• Exercise
Please output exactly the lines below, starting at the line that has "f_number: 2.2" and ending at the line that has "f_number: 5.6", both included; leave out all pictures and include nothing else.

• Data section
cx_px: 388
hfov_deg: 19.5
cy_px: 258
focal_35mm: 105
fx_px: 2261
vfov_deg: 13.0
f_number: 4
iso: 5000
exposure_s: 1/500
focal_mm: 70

--

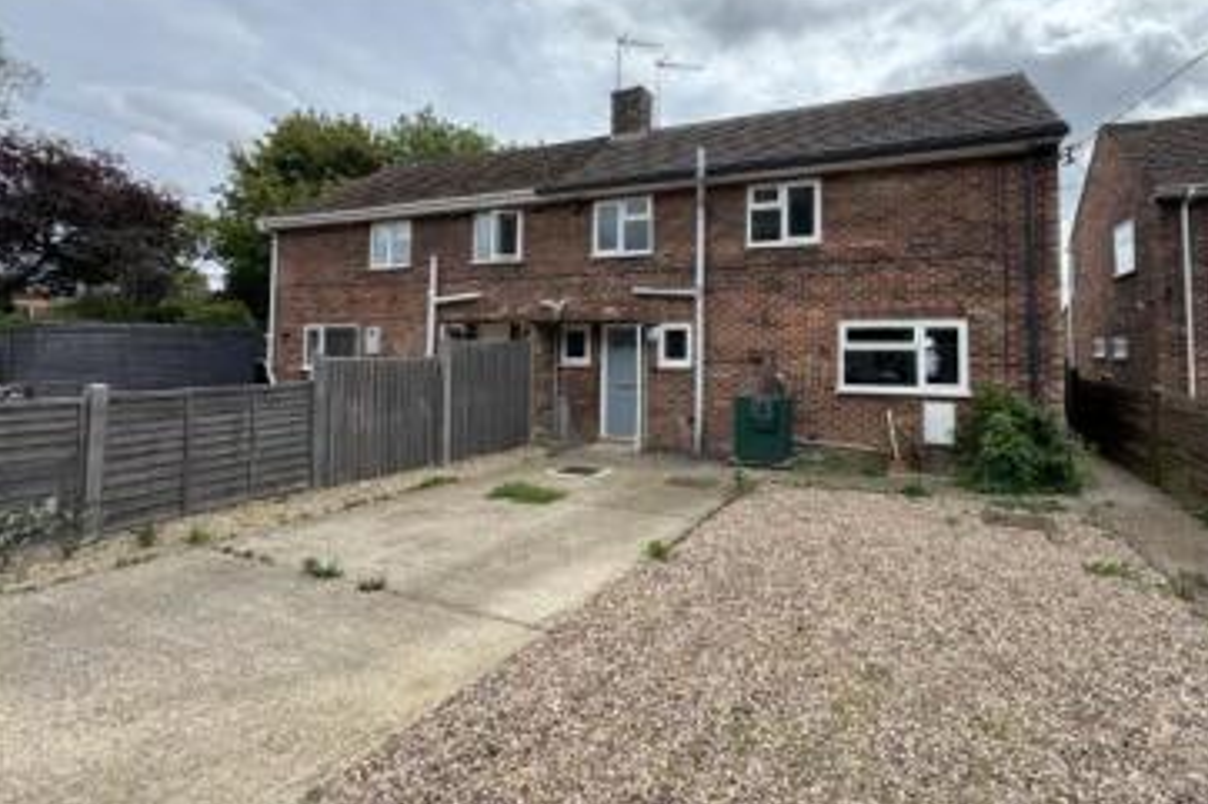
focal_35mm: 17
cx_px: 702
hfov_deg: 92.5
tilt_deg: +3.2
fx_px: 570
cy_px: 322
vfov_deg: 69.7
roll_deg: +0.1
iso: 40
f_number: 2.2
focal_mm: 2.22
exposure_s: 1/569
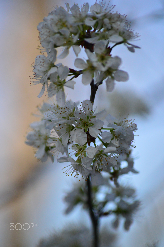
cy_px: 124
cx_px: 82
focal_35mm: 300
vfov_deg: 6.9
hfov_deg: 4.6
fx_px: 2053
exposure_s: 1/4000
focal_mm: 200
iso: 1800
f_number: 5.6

• Written answer
f_number: 2.2
focal_mm: 2.22
exposure_s: 1/569
cy_px: 124
cx_px: 82
focal_35mm: 300
vfov_deg: 6.9
hfov_deg: 4.6
fx_px: 2053
exposure_s: 1/4000
focal_mm: 200
iso: 1800
f_number: 5.6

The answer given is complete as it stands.